### What is needed
Nothing but the lines from the one containing "8:00-9:00 | Pointe |" to the end of the records below should be output, each exactly as written.

### Supplied material
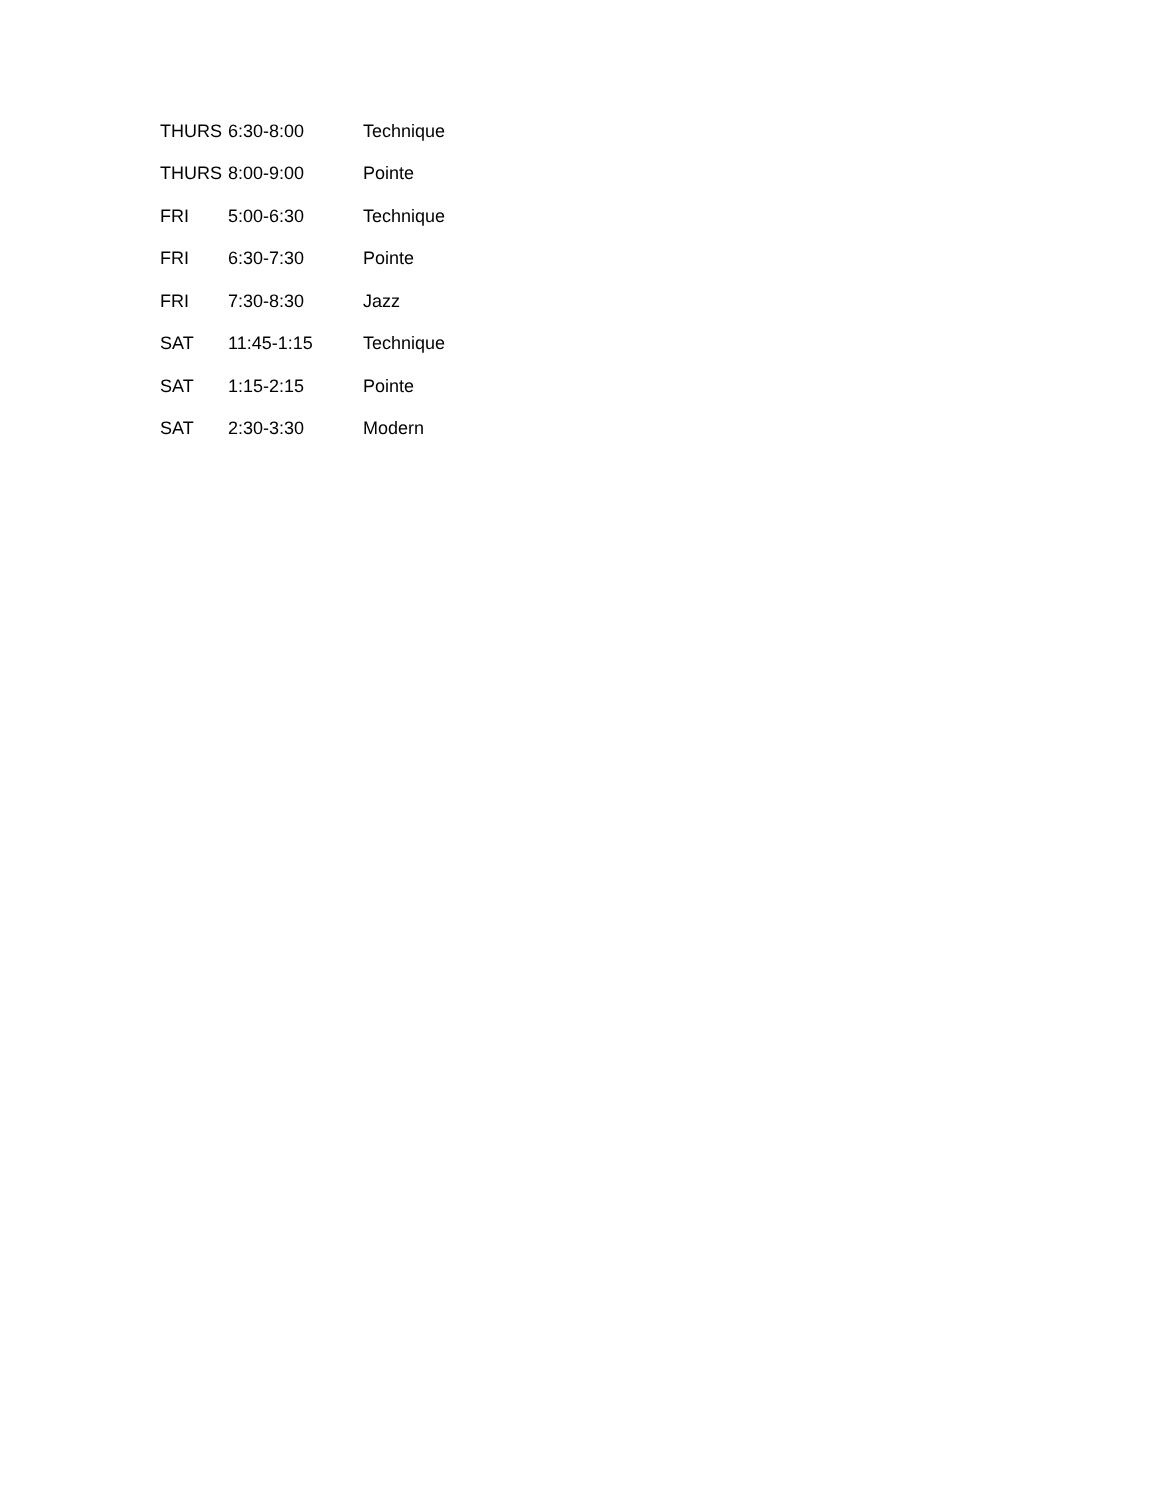| THURS | 6:30-8:00 | Technique |
| THURS | 8:00-9:00 | Pointe |
| FRI | 5:00-6:30 | Technique |
| FRI | 6:30-7:30 | Pointe |
| FRI | 7:30-8:30 | Jazz |
| SAT | 11:45-1:15 | Technique |
| SAT | 1:15-2:15 | Pointe |
| SAT | 2:30-3:30 | Modern |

### Task response
| THURS | 8:00-9:00 | Pointe |
| FRI | 5:00-6:30 | Technique |
| FRI | 6:30-7:30 | Pointe |
| FRI | 7:30-8:30 | Jazz |
| SAT | 11:45-1:15 | Technique |
| SAT | 1:15-2:15 | Pointe |
| SAT | 2:30-3:30 | Modern |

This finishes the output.